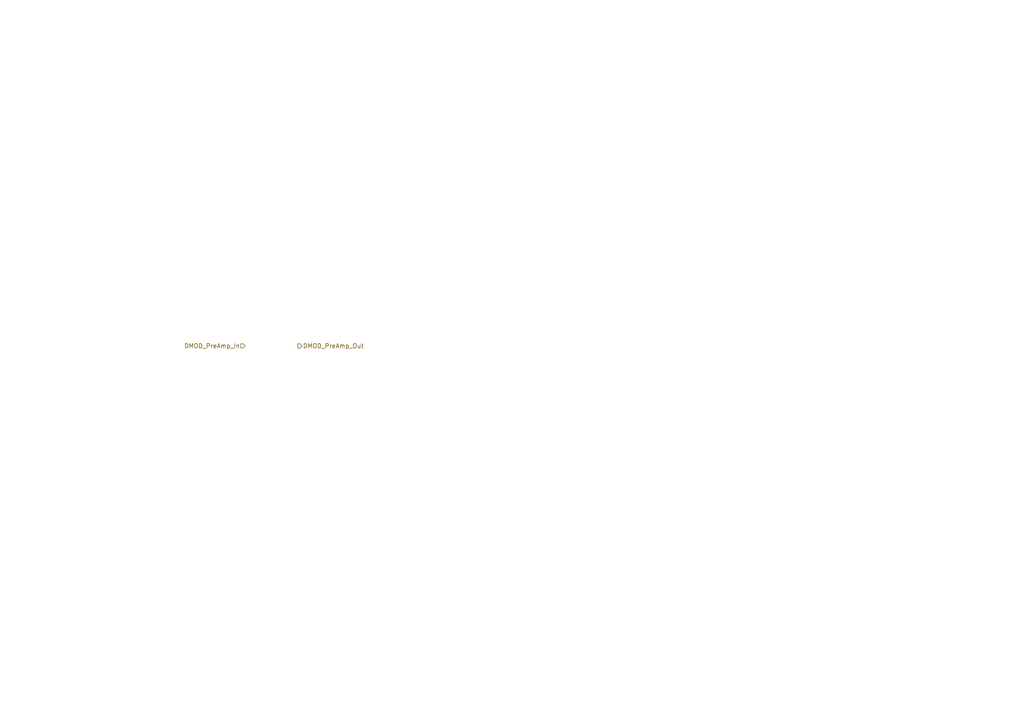
<source format=kicad_sch>
(kicad_sch (version 20230121) (generator eeschema)

  (uuid dbeb1714-6d9b-4d1d-b3de-bf601c775d4d)

  (paper "A4")

  


  (hierarchical_label "DMOD_PreAmp_In" (shape input) (at 71.12 100.33 180) (fields_autoplaced)
    (effects (font (size 1.27 1.27)) (justify right))
    (uuid 39ec43d8-704c-4f54-a013-454485f8c87c)
  )
  (hierarchical_label "DMOD_PreAmp_Out" (shape output) (at 86.36 100.33 0) (fields_autoplaced)
    (effects (font (size 1.27 1.27)) (justify left))
    (uuid 8d8fdd0d-5bce-4fd4-9c14-82eab42049dc)
  )
)

</source>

____

Activity - Return every entry word for word, minus the pictures.

Answer box -
<source format=kicad_sch>
(kicad_sch (version 20230121) (generator eeschema)

  (uuid dbeb1714-6d9b-4d1d-b3de-bf601c775d4d)

  (paper "A4")

  


  (hierarchical_label "DMOD_PreAmp_In" (shape input) (at 71.12 100.33 180) (fields_autoplaced)
    (effects (font (size 1.27 1.27)) (justify right))
    (uuid 39ec43d8-704c-4f54-a013-454485f8c87c)
  )
  (hierarchical_label "DMOD_PreAmp_Out" (shape output) (at 86.36 100.33 0) (fields_autoplaced)
    (effects (font (size 1.27 1.27)) (justify left))
    (uuid 8d8fdd0d-5bce-4fd4-9c14-82eab42049dc)
  )
)

</source>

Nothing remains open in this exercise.